Hacker News new | ask | show | jobs
by Jaecen 3419 days ago
This title seems incorrect. The article doesn't specify any other vendors or products that have been directly affected by this issue.
3 comments

Near the bottom, the article currently states:

"Other vendors using Atom C2000 chips include Aaeon, HP, Infortrend, Lanner, NEC, Newisys, Netgate, Quanta, Supermicro, and ZNYX Networks. The chipset is aimed at networking devices, storage systems, and microserver workloads."

I'm guessing that may represent what OP meant (?)

It says other vendors are using the chip, but there's no data on failures of other devices. We don't know what causes the chip to fail, but it's possible that Cisco's application may be uniquely, or at least uncommonly, susceptible.
Lots of reports from people using other boards with the C2000s having failures after a few months. The Asrock board is common in NAS's because of the 12 SATA ports. Most of the failure reports are similar.

https://www.amazon.com/ASRock-Rack-Mini-Motherboards-C2550D4...

https://www.google.com/search?q=ASRock+C2550D4I+failure+rate...

The title is technically correct, just annoyingly written. As someone who's build a PFSense box using a supermicro board with one of the affected chips, I'm definitely sad that I'll have to rip it apart to replace the parts.
I have the same problem: I'm using various C2000-based Supermicro boxes running pfSense. The most cost-effective DIY, rack mountable solution for a pfSense box was until now SYS-5018A-FTN4. Do you know if Supermicro issued a technical bulletin about this box?
Last Friday, my OpenBSD firewall, which runs on a SYS-5018A-FTN4, mysteriously crashed. I chalked it up to an alpha particle or something and rebooted. About 12 hours later, it failed again. This time I did some more digging. On the console was the following message:

  NMI ... going to debugger
  Stopped at    acpicpu_idle+0x22d:     nop
  ddb{0}>
I googled it and found one similar report on the OpenBSD misc mailing list from September 2016 [1]. Interestingly, the person who reported the bug was running the same Supermicro board as I was. The report didn't get anywhere other than a vague suggestion that it might be heat related. These boxes run very cool and I didn't think that was likely. I thought it might be a RAM issue and that it was probably just a coincidence that the other person had the same hardware as I, but now I'm inclined to think that both of us have experienced the issue described in TFA.

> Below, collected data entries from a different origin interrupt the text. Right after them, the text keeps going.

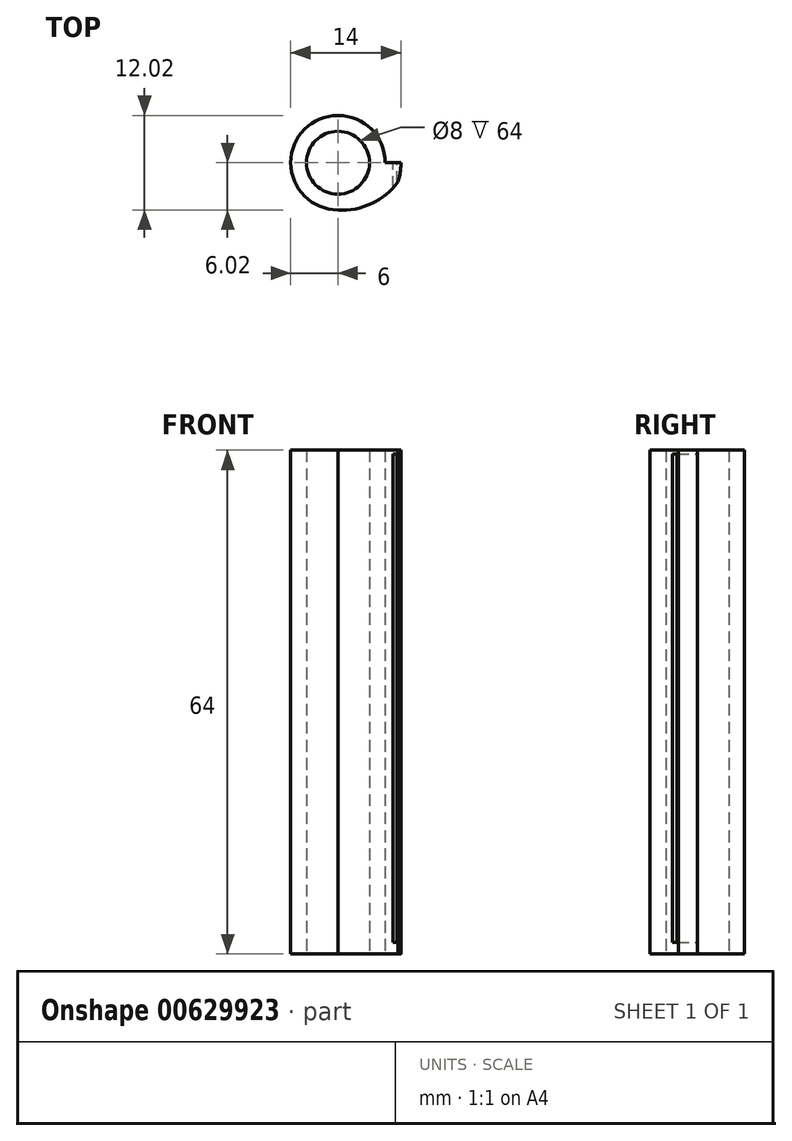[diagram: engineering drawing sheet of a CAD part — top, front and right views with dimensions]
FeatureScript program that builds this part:
annotation { "Feature Type Name" : "Feature", "Feature Type Description" : "" }
export const myFeature = defineFeature(function(context is Context, id is Id, definition is map)
    precondition{}
    {
        {
            var Q0;
            Q0=qCreatedBy(makeId("Top.planeOp"),FACE);
            var sketch = newSketch(context, id + "F0", { "sketchPlane" : qUnion([Q0])});
            skCircle(sketch, "E0", {"center": v(0, 0) * mm, "radius": 4 * mm});
            skCircle(sketch, "E1.0", {"center": v(0, 0) * mm, "radius": 6 * mm});
            skArc(sketch, "E2", {"start": v(7.63, -2.42) * mm, "mid": v(7.9, -1.22) * mm, "end": v(8, 0) * mm});
            skArc(sketch, "E3", {"start": v(0, -6) * mm, "mid": v(4.27, -5.19) * mm, "end": v(7.63, -2.42) * mm});
            skLineSegment(sketch, "E4", {"start": v(8, 0) * mm, "end": v(6, 0) * mm});
            skSolve(sketch);
        }
        {
            var Q0;
            Q0=makeQuery(id+"F0.imprint","IMPRINT",FACE,{"disambiguationData":[TD([[makeQuery(id+"F0.imprint","IMPRINT",EDGE,{"derivedFrom":sQuery(id+"F0.wireOp",EDGE,"E0")}),-1.0]])]});
            extrude(context, id + "F1", {"entities" : qUnion([Q0]), "depth" : 64 * mm, "offsetDistance" : 25 * mm});
        }
        {
            var Q0;
            Q0=makeQuery(id+"F0.imprint","IMPRINT",FACE,{"disambiguationData":[TD([[makeQuery(id+"F0.imprint","IMPRINT",EDGE,{"derivedFrom":sQuery(id+"F0.wireOp",EDGE,"E2")}),1.0]])]});
            extrude(context, id + "F2", {"entities" : qUnion([Q0]), "operationType" : NewBodyOperationType.ADD, "depth" : 64 * mm, "offsetDistance" : 25 * mm});
        }
        {
            var Q0;
            Q0=makeQuery(id+"F2.opExtrude","SWEPT_FACE",FACE,{"disambiguationData":[OSD([sQuery(id+"F0.wireOp",EDGE,"E4")])]});
            var sketch = newSketch(context, id + "F3", { "sketchPlane" : qUnion([Q0])});
            skPoint(sketch, "E5.oppositeSnap0", {"position": v(-7, 0) * mm});
            skLineSegment(sketch, "E5.bottom", {"start": v(-7.5, 63.5) * mm, "end": v(-7, 63.5) * mm});
            skLineSegment(sketch, "E5.top", {"start": v(-7.5, 1.5) * mm, "end": v(-7, 1.5) * mm});
            skLineSegment(sketch, "E5.left", {"start": v(-7.5, 63.5) * mm, "end": v(-7.5, 1.5) * mm});
            skLineSegment(sketch, "E5.right", {"start": v(-7, 63.5) * mm, "end": v(-7, 1.5) * mm});
            skSolve(sketch);
        }
        {
            var Q0;
            Q0=makeQuery(id+"F3.imprint","IMPRINT",FACE,{"disambiguationData":[TD([[makeQuery(id+"F3.imprint","IMPRINT",EDGE,{"derivedFrom":sQuery(id+"F3.wireOp",EDGE,"E5.bottom")}),-1.0]])]});
            extrude(context, id + "F4", {"entities" : qUnion([Q0]), "operationType" : NewBodyOperationType.REMOVE, "oppositeDirection" : true, "depth" : 25 * mm, "offsetDistance" : 25 * mm});
        }
    });
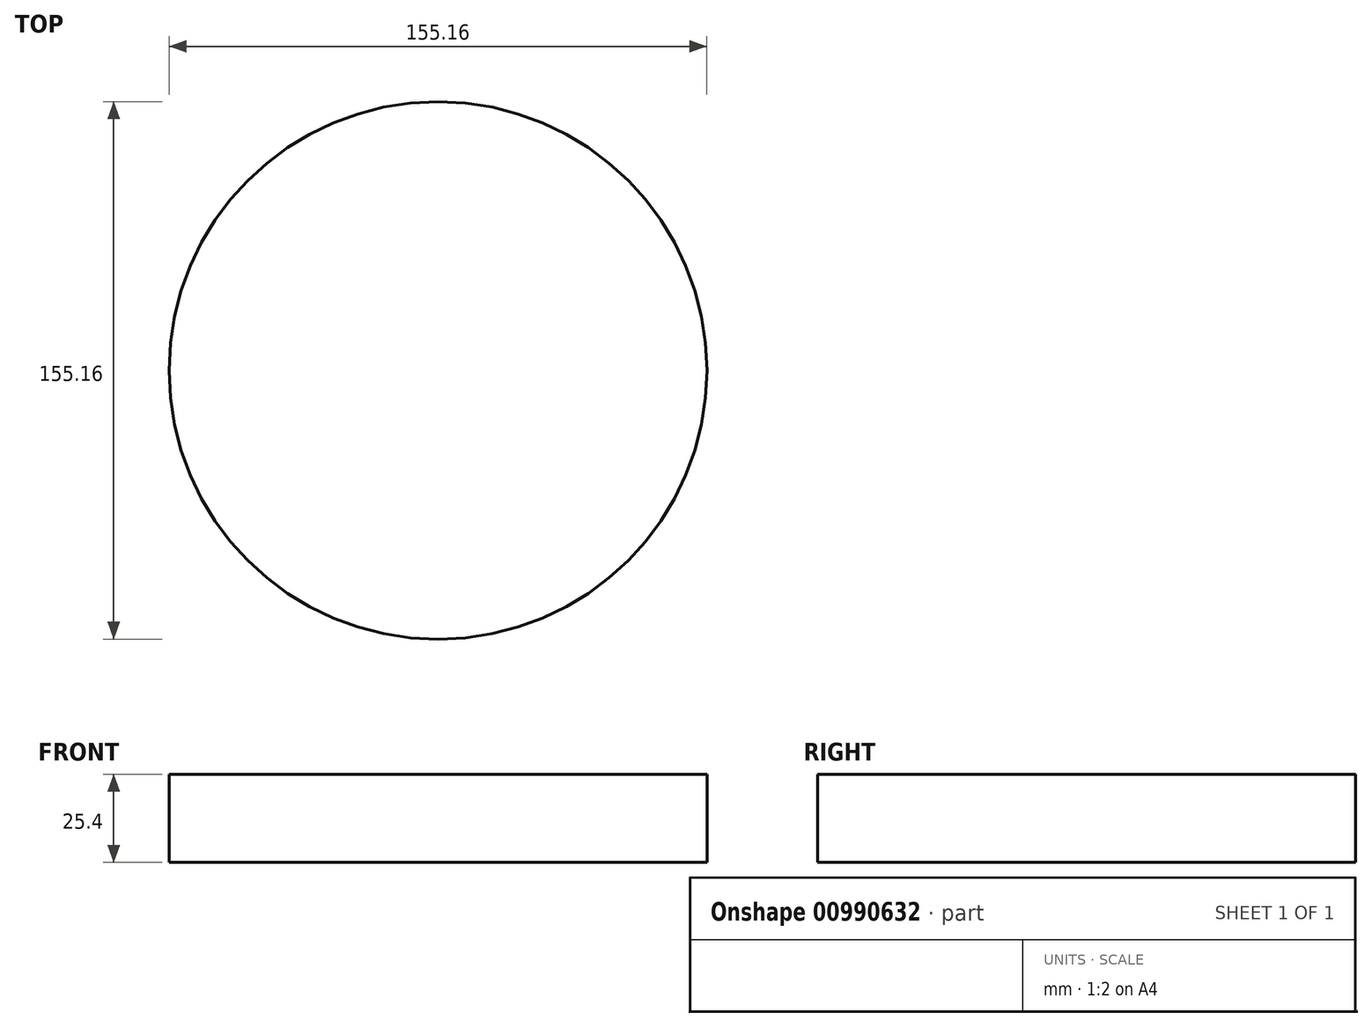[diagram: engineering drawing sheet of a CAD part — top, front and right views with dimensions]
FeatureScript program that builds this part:
annotation { "Feature Type Name" : "Feature", "Feature Type Description" : "" }
export const myFeature = defineFeature(function(context is Context, id is Id, definition is map)
    precondition{}
    {
        {
            var Q0;
            Q0=qCreatedBy(makeId("Top.planeOp"),FACE);
            var sketch = newSketch(context, id + "F0", { "sketchPlane" : qUnion([Q0])});
            skCircle(sketch, "E0", {"center": v(0, 0) * mm, "radius": 77.58 * mm});
            skSolve(sketch);
        }
        {
            var Q0;
            Q0 = qSketchRegion(id + "F0", true);
            extrude(context, id + "F1", {"entities" : qUnion([Q0]), "depth" : 25.4 * mm, "offsetDistance" : 25.4 * mm});
        }
    });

Seems like I'll be looking for new firewall hardware.

[1] https://www.mail-archive.com/misc@openbsd.org/msg149348.html

If you were able to reboot the box then you did not hit this issue. When you hit this issue your chip is dead.
This may be completely unrelated though.
Ah crap. I guess the reseller selling me old-new stock of an Avoton system http://www.supermicro.com/products/chassis/tower/721/SC721TQ... isn't really going to care. Shipping the product back would be ~150+AUD. Can't buy this one in Australia unfortuately.
Yeah, these avoton-based boards seemed popular in the freeNAS / diy home server community for being cheap and low power while supporting ecc ram. Even the official freeNAS mini server used (and still used when I checked last year) a supermicro board with an avoton CPU.
Websites seem to suggest it's running the C2750, so it does appear to be affected.
Confirmed. I have a FreeNAS mini, and it has a C2750 in it.
The Avoton? Shame, really, it seems like a great board otherwise.
It's part of the errata for the chip. Go to:

http://www.intel.com/content/dam/www/public/us/en/documents/...

and search for AVR54

I understand that the chip has a flaw. The title claims non-Cisco products are being bricked. What other products have actually been impacted by this issue? The article doesn't give any data, just a list of vendors using the chip. Is there any proof other devices are impacted by this issue?

I'm not claiming that the chip isn't failing; I'm disappointed that the title makes a claim that the article doesn't deliver on.

Check the synology forums linked in the article.

Quite a few units have completely died without explanation. From the descriptions given by the users it does sound like dead cpu.